Advertisement

Pilot in Stunt Case May Get Wings Clipped

Share
Times Staff Writer

Federal aviation officials said Monday that they plan to suspend for 180 days the license of a top test pilot accused last month of performing stunts in a World War II fighter plane that posed a “collision hazard” to a commuter airliner.

The Federal Aviation Administration identified the accused flier as Skip J. Holm, a decorated Vietnam combat pilot who flew stunts for the movie, “The Right Stuff,” and works in Lockheed Corp.’s classified projects section.

Piloting a P-51C Mustang on Jan. 29, Holm allegedly performed a series of “spiraling and rolling maneuvers” and came within half a mile of a twin-engine Skywest Metroliner that was on an instrument-landing approach to Burbank Airport, FAA officials said.

Advertisement

A Skywest spokesman, Dan Rymer, reported the Mustang came “close enough to startle the (Metroliner’s) crew. The P-51 climbed vertically from about 4,500 feet, did a full roll at 5,300, then dove out of sight through a cloud bank. . . . Thirty seconds later, our pilot saw it rolling and climbing back up through the cloud deck, and then spiraling back down through it again.”

Skywest Flight 1606, carrying three passengers and a two-man crew, “flew a detour” to avoid the P-51 and landed uneventfully, Rymer said.

The FAA’s regional counsel, DeWitte T. Lawson Jr., last week sent Holm a “notice of proposed certificate action,” accusing him of performing acrobatics over a heavily populated area and of operating “an aircraft so close to another aircraft as to create a collision hazard.”

“Your operation . . . was careless or reckless so as to endanger the life and property of another,” the notice stated.

Has 15 Days to Respond

Holm, 43, has 15 days to respond to the agency’s allegations. Meanwhile, he can continue flying.

On Monday, he denied any wrongdoing and said he plans to appeal the FAA’s action. Holm said he had a clear view of the Metroliner while he was in the air that day and never flew closer than one mile to it.

Advertisement

“I would probably agree that there would have been the potential for a midair if the airplanes had been flying head-on,” Holm said. “But we were flying 90 degrees in different directions. I think the airline guys were just a little premature in calling it what they did.”

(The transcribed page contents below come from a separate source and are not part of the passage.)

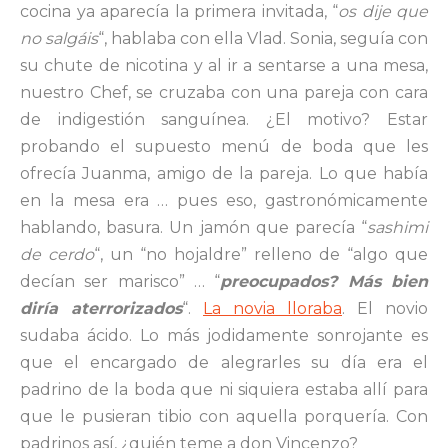
cocina ya aparecía la primera invitada, “
os dije que
no salgáis
“, hablaba con ella Vlad. Sonia, seguía con
su chute de nicotina y al ir a sentarse a una mesa,
nuestro Chef, se cruzaba con una pareja con cara
de indigestión sanguínea. ¿El motivo? Estar
probando el supuesto menú de boda que les
ofrecía Juanma, amigo de la pareja. Lo que había
en la mesa era … pues eso, gastronómicamente
hablando, basura. Un jamón que parecía “
sashimi
de cerdo
“, un “no hojaldre” relleno de “algo que
decían ser marisco” … “
preocupados? Más bien
diría aterrorizados
“.
La novia lloraba
. El novio
sudaba ácido. Lo más jodidamente sonrojante es
que el encargado de alegrarles su día era el
padrino de la boda que ni siquiera estaba allí para
que le pusieran tibio con aquella porquería. Con
padrinos así, ¿quién teme a don Vincenzo?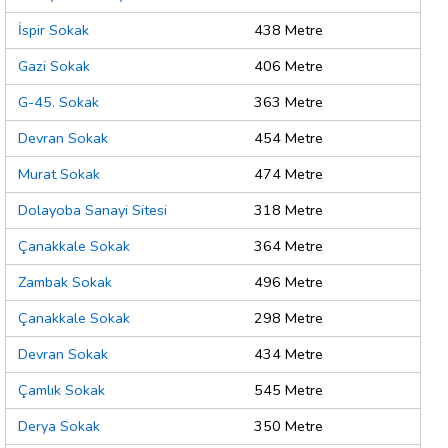
İspir Sokak
438 Metre
Gazi Sokak
406 Metre
G-45. Sokak
363 Metre
Devran Sokak
454 Metre
Murat Sokak
474 Metre
Dolayoba Sanayi Sitesi
318 Metre
Çanakkale Sokak
364 Metre
Zambak Sokak
496 Metre
Çanakkale Sokak
298 Metre
Devran Sokak
434 Metre
Çamlık Sokak
545 Metre
Derya Sokak
350 Metre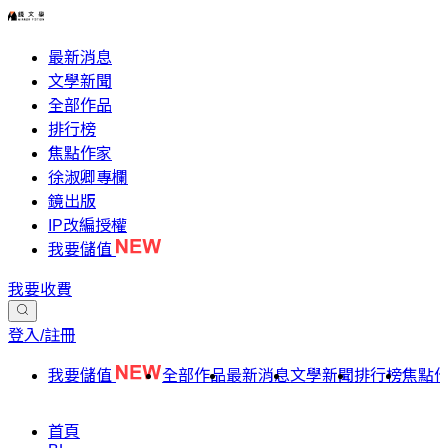
最新消息
文學新聞
全部作品
排行榜
焦點作家
徐淑卿專欄
鏡出版
IP改編授權
我要儲值
我要收費
登入/註冊
我要儲值
全部作品
最新消息
文學新聞
排行榜
焦點
首頁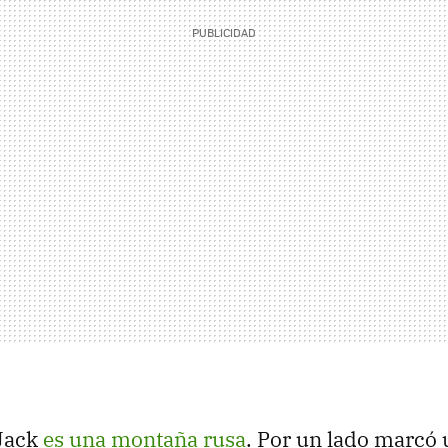
 Jack
es una montaña rusa
. Por un lado marcó 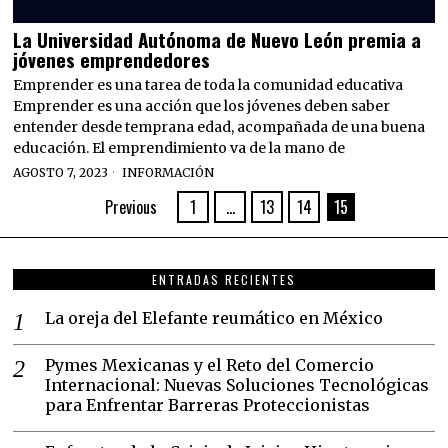
La Universidad Autónoma de Nuevo León premia a
jóvenes emprendedores
Emprender es una tarea de toda la comunidad educativa
Emprender es una acción que los jóvenes deben saber
entender desde temprana edad, acompañada de una buena
educación. El emprendimiento va de la mano de
AGOSTO 7, 2023
INFORMACIÓN
Previous
1
…
13
14
15
ENTRADAS RECIENTES
La oreja del Elefante reumático en México
Pymes Mexicanas y el Reto del Comercio
Internacional: Nuevas Soluciones Tecnológicas
para Enfrentar Barreras Proteccionistas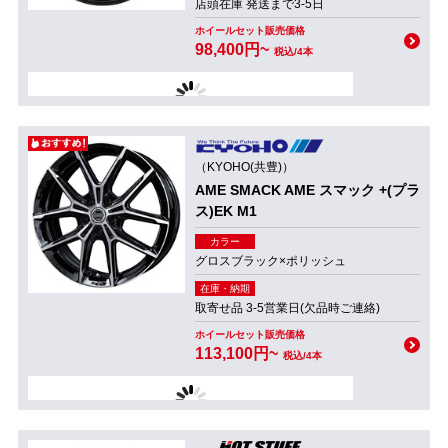
店頭在庫 発送まで3-5日
ホイールセット販売価格
98,400円~
税込/4本
（KYOHO(共豊)）
AME SMACK AME スマック +(プラ
ス)EK M1
カラー
グロスブラック×ポリッシュ
在庫・納期
取寄せ品 3-5営業日(欠品時ご連絡)
ホイールセット販売価格
113,100円~
税込/4本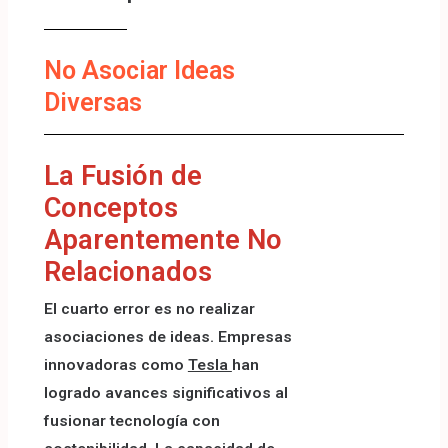
No Asociar Ideas
Diversas
La Fusión de
Conceptos
Aparentemente No
Relacionados
El cuarto error es no realizar
asociaciones de ideas. Empresas
innovadoras como
Tesla
han
logrado avances significativos al
fusionar tecnología con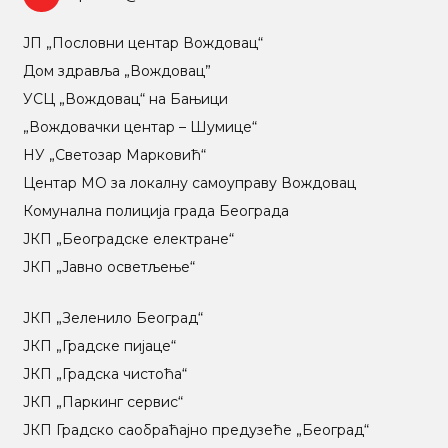
ЈП „Пословни центар Вождовац“
Дом здравља „Вождовац”
УСЦ „Вождовац“ на Бањици
„Вождовачки центар – Шумице“
НУ „Светозар Марковић“
Центар МO за локалну самоуправу Вождовац
Комунална полиција града Београда
ЈКП „Београдске електране“
ЈКП „Јавно осветљење“
ЈКП „Зеленило Београд“
ЈКП „Градске пијаце“
ЈКП „Градска чистоћа“
ЈКП „Паркинг сервис“
ЈКП Градско саобраћајно предузеће „Београд“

As for allegations that he was doing spirals and rolls in the high-performance, single-engine Mustang, Holm said, “I was just taking the airplane up to warm it up.”

“I don’t blame the FAA for this,” he added. “ . . . I suppose it’s their job to crucify people.”

Could Face Jail Term

Holm’s alleged violations, meanwhile, remain under criminal investigation by the Los Angeles city attorney. If found guilty of reckless flying, Holm could face as much as six months in jail and a $1,000 fine.

FAA records show that in 1985, Holm paid a $950 fine after he was accused of performing stunts without proper permits at an air show in Bakersfield the year before. Holm was flying a F-86 jet fighter at the time.

He said Monday that he was asked to stunt-fly at the Bakersfield air show by an FAA official who was attending the event. That official, however, died of a heart attack before Holm could defend himself against charges raised by others from the agency who were present that day, Holm said.

Advertisement

“I paid the fine to get them off my back,” Holm said. “I’d go back to combat any day if I could leave these administrators to themselves.”

A member of the Society of Experimental Test Pilots, Holm spent 20 years in the Air Force and served three tours of duty flying fighter-bombers in Vietnam where, he said, he logged “almost more combat time than anybody.”